D’où, peut-être, la hausse impressionnante des interpellations pour usage de stupéfiants, en particuliers de cannabis, ces 30 dernières années. Le nombre d’affaires enregistrées relevant de l’usage simple de stupéfiants a été multiplié par sept entre 1990 et 2010 (de 14 500 à près de 103 000). Quant aux condamnations pour usage seul, elles ont de leur côté plus que sextuplé entre 1989 et 2013, passant de 3811 à 25 527 [2].

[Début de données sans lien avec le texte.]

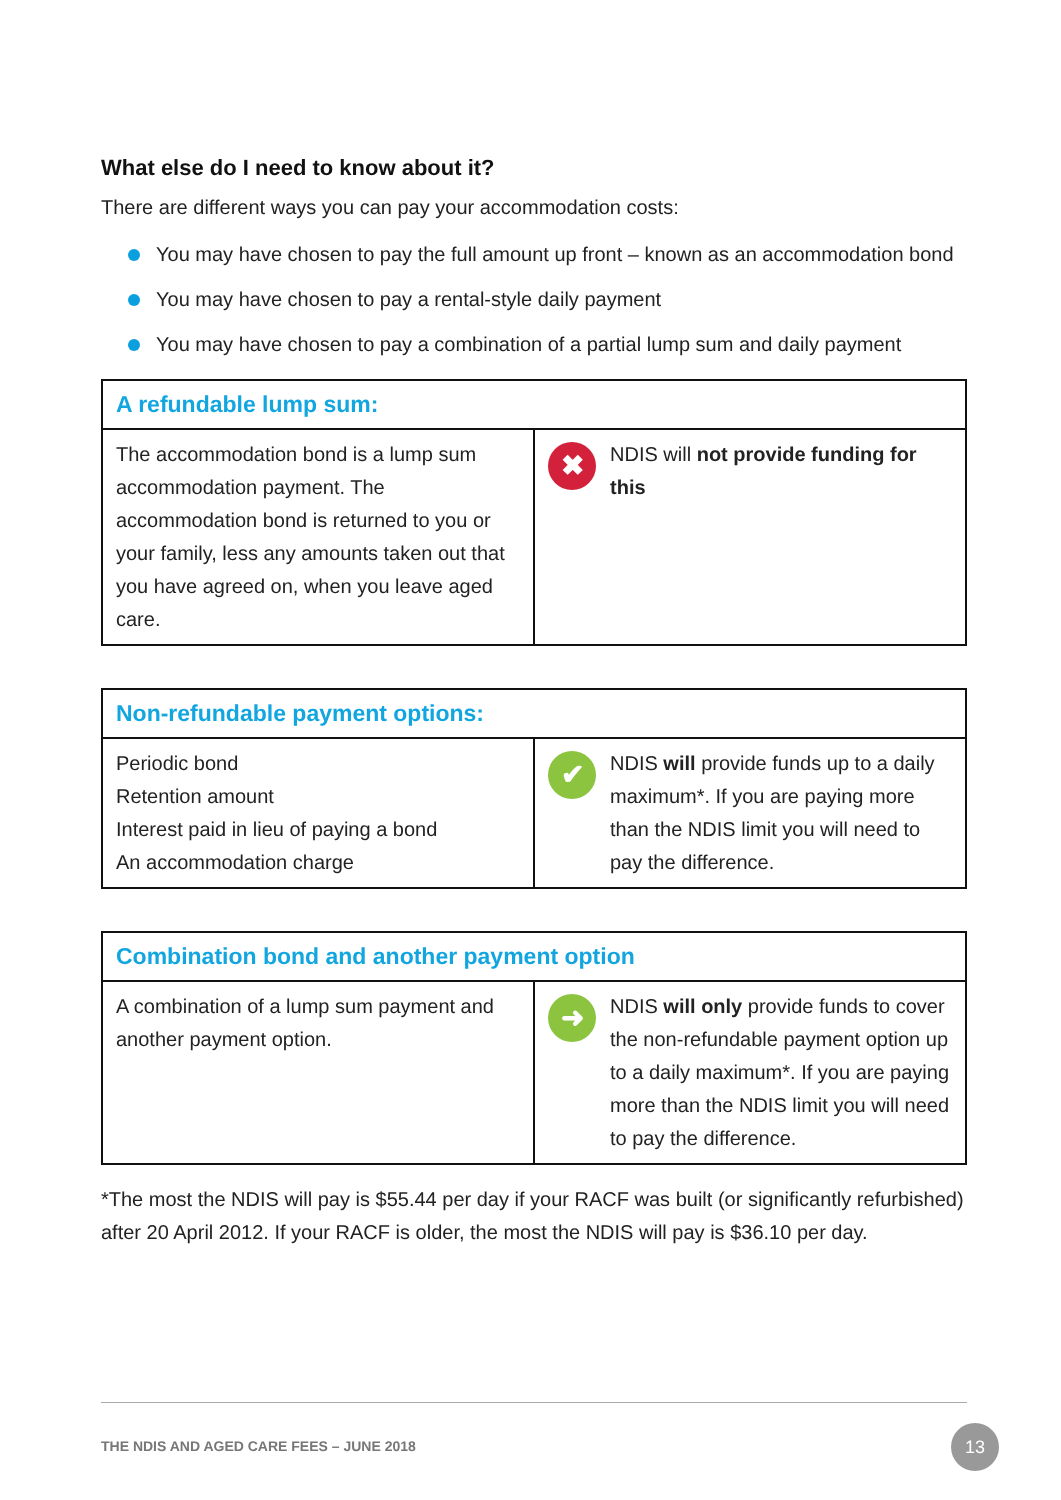What else do I need to know about it?
There are different ways you can pay your accommodation costs:
You may have chosen to pay the full amount up front – known as an accommodation bond
You may have chosen to pay a rental-style daily payment
You may have chosen to pay a combination of a partial lump sum and daily payment
| A refundable lump sum: | |
| --- | --- |
| The accommodation bond is a lump sum accommodation payment. The accommodation bond is returned to you or your family, less any amounts taken out that you have agreed on, when you leave aged care. | ✖ NDIS will not provide funding for this |
| Non-refundable payment options: | |
| --- | --- |
| Periodic bond Retention amount Interest paid in lieu of paying a bond An accommodation charge | ✔ NDIS will provide funds up to a daily maximum*. If you are paying more than the NDIS limit you will need to pay the difference. |
| Combination bond and another payment option | |
| --- | --- |
| A combination of a lump sum payment and another payment option. | ➜ NDIS will only provide funds to cover the non-refundable payment option up to a daily maximum*. If you are paying more than the NDIS limit you will need to pay the difference. |
*The most the NDIS will pay is $55.44 per day if your RACF was built (or significantly refurbished) after 20 April 2012. If your RACF is older, the most the NDIS will pay is $36.10 per day.
THE NDIS AND AGED CARE FEES – JUNE 2018
13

En 1985, le cannabis représentait 40 % des interpellations pour usage de drogue. Il en représente aujourd’hui 90 % [3]. « Seuls 20% environ des usagers ont un usage problématique. Ceux-là n’ont rien à faire en garde à vue. C’est plutôt une question de santé publique », estime Bénédicte Desforgres. C’est aussi pour cela que les trois fondateurs du collectif Police contre la prohibition défendent une dépénalisation de toutes les drogues : pour mieux aider les usagers en difficultés, qui ne sont pas a priori en majorité ceux qui consomment du cannabis. « Le sens de la dépénalisation, c’est la réorientation des usagers qui en ont besoin vers la santé publique. C’est une condition indispensable à la réduction des risques », juge l’ancienne policière.
La France, l’un des six derniers pays de l’UE où l’usage de cannabis peut conduire à la prison ferme
Une dépénalisation de l’usage de toutes les drogues, c’est ce que le Portugal a mis en place en 2000. Le pays fait alors face à une grave crise sociale et sanitaire, avec un fort taux de contamination au VIH. 1 % de sa population consomme alors de l’héroïne ! Aujourd’hui, la drogue y reste illégale. Mais les peines pénales pour possession de drogues ont été transformées en simple infractions administratives, avec passage devant une commission de prévention.
Loin de prendre ce chemin, la France est aujourd’hui l’un des six derniers pays de l’Union européenne où l’usage de cannabis peut être sanctionné par une peine de prison ferme [4]. A contrario, en 2017, la Norvège a adopté une loi de dépénalisation proche de celle du Portugal, tandis que l’Uruguay a légalisé en 2013 la production et de la vente de cannabis. Aux États-Unis, le Colorado et l’État de Washington ont mis en place des marchés régulés du cannabis en 2012. L’Oregon et Alaska ont suivi en 2014, la Californie en 2017. Le Canada a légalisé le cannabis récréatif fin 2018. « Pour légaliser, il faut des personnels politiques compétents et qui aient une empathie avec la population », constate Jean-Luc Garcia.
Pour l’instant, la France a choisi de punir encore davantage l’usage de stupéfiant. La loi Elan sur le logement adoptée en septembre autorise les bailleurs à résilier de plein droit le contrat de location d’un logement si l’un des occupants est condamné pour trafic, ou même détention de stupéfiant [5]. Pour les membres de « Police contre la prohibition », la criminalisation ne sert pourtant ni la lutte contre les usages dangereux, ni celle contre les organisations criminelles liées au trafic. « Moins il y aura de justice punitive des usagers, plus il y aura de personnes pour s’occuper des gens réellement nuisibles », conclut Bénédicte Desforges. La grande majorité des interpellations puis des condamnations liées aux stupéfiants concernent un usage illégal, et non le trafic [6].